(Saved data entries)
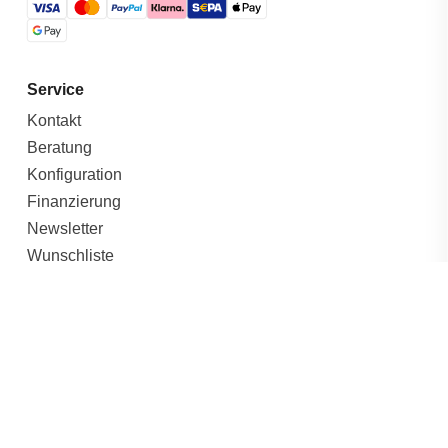
Service
Kontakt
Beratung
Konfiguration
Finanzierung
Newsletter
Wunschliste
Böckmann Gutschein
Produkte
Anhänger
Tieflader
Hochlader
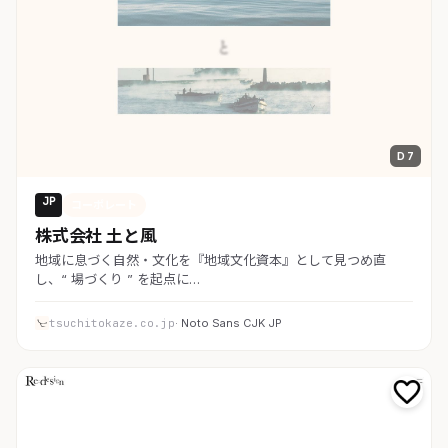
D 7
JP
コーポレート
株式会社 土と風
地域に息づく自然・文化を『地域文化資本』として見つめ直
し、“ 場づくり ” を起点に…
tsuchitokaze.co.jp
· Noto Sans CJK JP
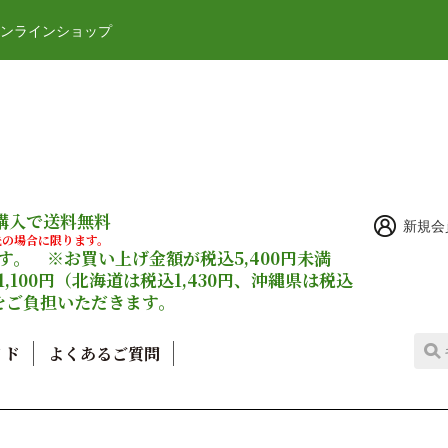
オンラインショップ
ご購入で送料無料
新規会
先の場合に限ります。
。 ※お買い上げ金額が税込5,400円未満
,100円（北海道は税込1,430円、沖縄県は税込
）をご負担いただきます。
イド
よくあるご質問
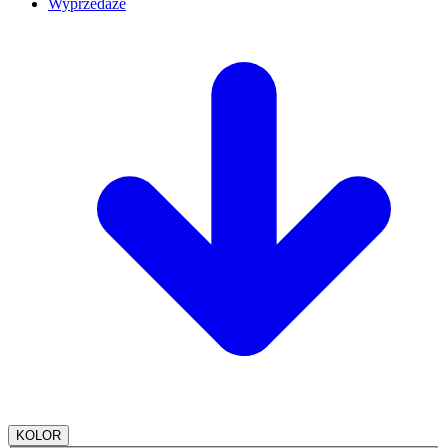
Wyprzedaże
KOLOR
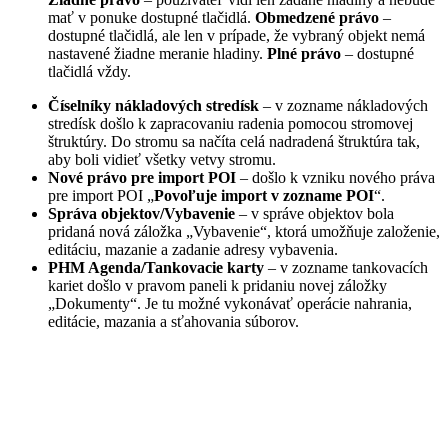
mať v ponuke dostupné tlačidlá.
Obmedzené právo
–
dostupné tlačidlá, ale len v prípade, že vybraný objekt nemá
nastavené žiadne meranie hladiny.
Plné právo
– dostupné
tlačidlá vždy.
Číselníky nákladových stredísk
– v zozname nákladových
stredísk došlo k zapracovaniu radenia pomocou stromovej
štruktúry. Do stromu sa načíta celá nadradená štruktúra tak,
aby boli vidieť všetky vetvy stromu.
Nové právo pre import POI
– došlo k vzniku nového práva
pre import POI „
Povoľuje import v zozname POI
“.
Správa objektov/Vybavenie
– v správe objektov bola
pridaná nová záložka „Vybavenie“, ktorá umožňuje založenie,
editáciu, mazanie a zadanie adresy vybavenia.
PHM Agenda/Tankovacie karty
– v zozname tankovacích
kariet došlo v pravom paneli k pridaniu novej záložky
„Dokumenty“. Je tu možné vykonávať operácie nahrania,
editácie, mazania a sťahovania súborov.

REQUEST
Without copying any images, transcribe the records exactly as they stand.

EXERCISE RESPONSE
Service
Kontakt
Beratung
Konfiguration
Finanzierung
Newsletter
Wunschliste
Böckmann Gutschein
Produkte
Anhänger
Tieflader
Hochlader
D 7
JP
コーポレート
株式会社 土と風
地域に息づく自然・文化を『地域文化資本』として見つめ直
し、“ 場づくり ” を起点に…
tsuchitokaze.co.jp
· Noto Sans CJK JP
オンラインショップ
ご購入で送料無料
新規会
先の場合に限ります。
。 ※お買い上げ金額が税込5,400円未満
,100円（北海道は税込1,430円、沖縄県は税込
）をご負担いただきます。
イド
よくあるご質問
Wyprzedaże
KOLOR
mať v ponuke dostupné tlačidlá.
Obmedzené právo
–
dostupné tlačidlá, ale len v prípade, že vybraný objekt nemá
nastavené žiadne meranie hladiny.
Plné právo
– dostupné
tlačidlá vždy.
Číselníky nákladových stredísk
– v zozname nákladových
stredísk došlo k zapracovaniu radenia pomocou stromovej
štruktúry. Do stromu sa načíta celá nadradená štruktúra tak,
aby boli vidieť všetky vetvy stromu.
Nové právo pre import POI
– došlo k vzniku nového práva
pre import POI „
Povoľuje import v zozname POI
“.
Správa objektov/Vybavenie
– v správe objektov bola
pridaná nová záložka „Vybavenie“, ktorá umožňuje založenie,
editáciu, mazanie a zadanie adresy vybavenia.
PHM Agenda/Tankovacie karty
– v zozname tankovacích
kariet došlo v pravom paneli k pridaniu novej záložky
„Dokumenty“. Je tu možné vykonávať operácie nahrania,
editácie, mazania a sťahovania súborov.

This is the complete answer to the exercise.